Integration will also lead to a more permanent state of EU
regions that are poorer staying poorer. They will have no competitive levers
with which to compete. A two speed Europe will be locked in for good. In the
meantime, the currency handcuffs on each country means that the risk of more
bailouts for Spain and Italy does not go away. How much bailing is too much?
It’s not just the scale; it’s the time scale too. This has been going on for
two years and could easily drag on for another five years as patch up goes on
top of patch up at increasing cost.
The second option is a break up. Germany should leave at
which point the currency will come apart. However, Germany will not leave; they
are in too deep and know that for them to precipitate collapse would take a
long time to be forgiven. The Centre for Economics and Business Research (CEBR)
estimated that the cost of a break up could be $1Trilliion. Well $1.2T was
pumped into the EU banking system in the first quarter and that has vanished
into balance sheets. In my view, even a $2Trillion support for the break up would
be cheap compared to trying to sustain the currency. This would be a short
term, definable fix when the long term costs are not known other than that they
could be even greater.
Politically this also means that each member country is
being treated equally which will make transition easier than if just a few
countries exit.
The third way is for the PIIGS to exit, the problem is that
this would be about as expensive as a total break up with little advantage for
the remaining members. The remaining members may be structurally far more
similar than they are to the PIIGS but there are still differences (look at
German and French political and economic diversion now compared to last year)

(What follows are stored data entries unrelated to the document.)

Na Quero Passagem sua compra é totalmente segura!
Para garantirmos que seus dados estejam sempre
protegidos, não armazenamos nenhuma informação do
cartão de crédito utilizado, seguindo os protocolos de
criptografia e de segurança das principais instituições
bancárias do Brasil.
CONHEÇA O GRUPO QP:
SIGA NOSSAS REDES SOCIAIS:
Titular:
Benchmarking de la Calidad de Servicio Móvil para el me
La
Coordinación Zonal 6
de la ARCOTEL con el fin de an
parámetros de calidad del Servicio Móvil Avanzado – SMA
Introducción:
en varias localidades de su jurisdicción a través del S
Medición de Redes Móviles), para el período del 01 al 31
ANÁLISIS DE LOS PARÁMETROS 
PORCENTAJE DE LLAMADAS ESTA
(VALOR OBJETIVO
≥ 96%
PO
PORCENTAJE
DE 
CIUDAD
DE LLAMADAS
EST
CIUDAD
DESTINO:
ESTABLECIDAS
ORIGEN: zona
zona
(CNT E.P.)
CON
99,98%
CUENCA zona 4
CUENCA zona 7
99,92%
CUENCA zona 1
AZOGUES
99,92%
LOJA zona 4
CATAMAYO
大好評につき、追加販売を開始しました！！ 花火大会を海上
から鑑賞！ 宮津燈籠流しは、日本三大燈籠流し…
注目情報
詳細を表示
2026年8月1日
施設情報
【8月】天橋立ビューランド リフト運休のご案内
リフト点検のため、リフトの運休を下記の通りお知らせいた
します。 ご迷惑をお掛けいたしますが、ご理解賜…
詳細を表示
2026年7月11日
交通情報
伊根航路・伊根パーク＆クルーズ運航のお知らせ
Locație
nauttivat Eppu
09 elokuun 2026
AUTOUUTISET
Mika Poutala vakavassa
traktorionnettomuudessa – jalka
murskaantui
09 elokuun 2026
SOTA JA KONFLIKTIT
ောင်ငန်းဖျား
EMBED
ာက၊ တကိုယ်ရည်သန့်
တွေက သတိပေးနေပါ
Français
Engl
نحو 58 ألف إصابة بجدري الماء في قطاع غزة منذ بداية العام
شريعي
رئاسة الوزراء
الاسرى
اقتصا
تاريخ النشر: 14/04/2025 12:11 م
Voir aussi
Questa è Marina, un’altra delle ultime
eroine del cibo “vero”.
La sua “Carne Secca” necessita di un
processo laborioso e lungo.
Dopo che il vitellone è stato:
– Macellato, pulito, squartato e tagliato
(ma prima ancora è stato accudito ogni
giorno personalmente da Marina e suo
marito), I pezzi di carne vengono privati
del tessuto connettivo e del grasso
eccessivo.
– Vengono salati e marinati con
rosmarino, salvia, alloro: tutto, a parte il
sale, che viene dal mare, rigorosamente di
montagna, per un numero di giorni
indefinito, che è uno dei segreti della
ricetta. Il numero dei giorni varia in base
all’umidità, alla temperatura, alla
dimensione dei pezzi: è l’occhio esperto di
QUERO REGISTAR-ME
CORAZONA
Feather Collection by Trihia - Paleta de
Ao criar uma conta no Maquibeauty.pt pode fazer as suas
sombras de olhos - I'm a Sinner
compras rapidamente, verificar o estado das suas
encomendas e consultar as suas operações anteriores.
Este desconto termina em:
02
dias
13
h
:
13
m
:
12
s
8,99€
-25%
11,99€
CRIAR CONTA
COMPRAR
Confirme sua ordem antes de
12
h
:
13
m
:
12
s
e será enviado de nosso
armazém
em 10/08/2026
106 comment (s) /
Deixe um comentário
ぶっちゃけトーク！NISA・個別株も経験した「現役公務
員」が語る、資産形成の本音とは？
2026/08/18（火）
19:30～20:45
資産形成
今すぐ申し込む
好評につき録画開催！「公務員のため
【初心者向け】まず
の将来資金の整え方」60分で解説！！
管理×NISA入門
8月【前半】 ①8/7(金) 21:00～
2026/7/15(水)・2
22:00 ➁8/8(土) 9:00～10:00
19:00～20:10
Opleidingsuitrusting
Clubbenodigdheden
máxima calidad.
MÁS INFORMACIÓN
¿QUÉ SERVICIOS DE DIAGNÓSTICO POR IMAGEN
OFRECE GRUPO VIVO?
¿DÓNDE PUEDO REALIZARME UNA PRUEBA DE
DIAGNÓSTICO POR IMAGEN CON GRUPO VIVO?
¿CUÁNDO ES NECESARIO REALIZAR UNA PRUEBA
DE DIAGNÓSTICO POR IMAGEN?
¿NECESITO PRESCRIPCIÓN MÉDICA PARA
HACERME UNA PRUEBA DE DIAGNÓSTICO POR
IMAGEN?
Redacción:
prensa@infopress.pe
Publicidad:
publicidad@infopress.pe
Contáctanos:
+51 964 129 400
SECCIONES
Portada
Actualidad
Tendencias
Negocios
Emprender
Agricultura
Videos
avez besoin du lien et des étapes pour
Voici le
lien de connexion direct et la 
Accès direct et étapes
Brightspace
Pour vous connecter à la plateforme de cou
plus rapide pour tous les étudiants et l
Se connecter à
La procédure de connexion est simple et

and the issues now may emerge further down the road within the new smaller Eurozone
all be it not to the debt crisis scale.
The optimal third way I believe is for Greece to exit thus
stablising markets and then Ireland and Portugal to follow. Spain has a low
debt GDP ratio so is actually in many ways stronger that Italy with 120% of
debt to GDP.
In the meantime all trading partners with the Eurozone need
to be looking further afield to grow new markets. The Eurozone is a very sick
patient that has so far been given medicines to makes its condition worse –
austerity. Now is the time for amputations.